• [What this task involves]
Please copy each line below that contains the word "ความส".
──────── Available data ────────
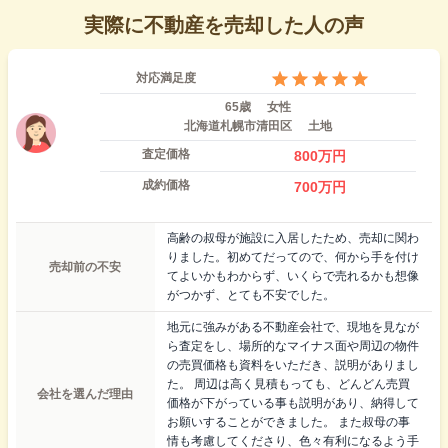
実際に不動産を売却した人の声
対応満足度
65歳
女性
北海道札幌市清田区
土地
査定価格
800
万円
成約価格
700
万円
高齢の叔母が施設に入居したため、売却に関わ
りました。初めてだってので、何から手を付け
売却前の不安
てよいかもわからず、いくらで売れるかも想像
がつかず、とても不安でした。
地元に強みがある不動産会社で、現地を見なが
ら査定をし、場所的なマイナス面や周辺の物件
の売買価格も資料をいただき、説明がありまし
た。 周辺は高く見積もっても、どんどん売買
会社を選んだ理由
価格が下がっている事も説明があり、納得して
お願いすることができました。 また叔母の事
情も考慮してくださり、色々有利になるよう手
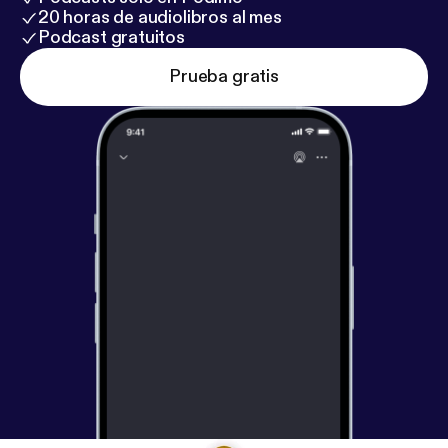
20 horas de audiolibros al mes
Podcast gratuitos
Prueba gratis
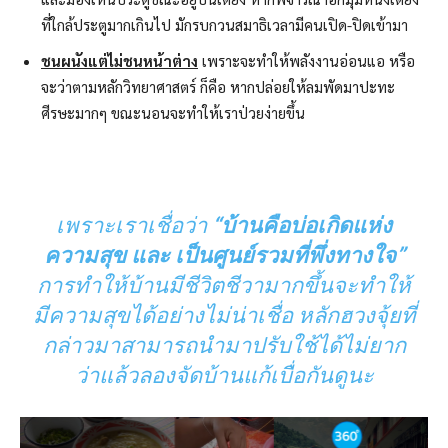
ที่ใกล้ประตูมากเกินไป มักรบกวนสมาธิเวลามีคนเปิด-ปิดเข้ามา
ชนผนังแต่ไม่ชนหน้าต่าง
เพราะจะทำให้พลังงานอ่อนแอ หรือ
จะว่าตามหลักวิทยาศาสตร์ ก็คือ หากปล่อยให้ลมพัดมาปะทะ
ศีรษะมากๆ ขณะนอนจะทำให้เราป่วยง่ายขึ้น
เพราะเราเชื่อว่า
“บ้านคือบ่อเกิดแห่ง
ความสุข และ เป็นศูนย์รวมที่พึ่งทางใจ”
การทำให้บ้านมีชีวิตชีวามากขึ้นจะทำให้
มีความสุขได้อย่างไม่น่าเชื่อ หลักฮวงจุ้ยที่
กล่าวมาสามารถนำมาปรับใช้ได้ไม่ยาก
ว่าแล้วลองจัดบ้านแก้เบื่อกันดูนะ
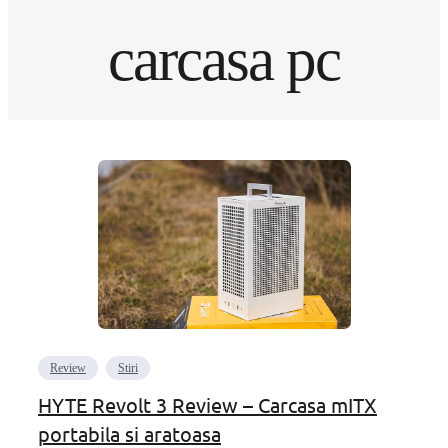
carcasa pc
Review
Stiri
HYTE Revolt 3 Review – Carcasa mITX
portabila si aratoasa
────────
• [Task answer]
ความสุข และ เป็นศูนย์รวมที่พึ่งทางใจ”
มีความสุขได้อย่างไม่น่าเชื่อ หลักฮวงจุ้ยที่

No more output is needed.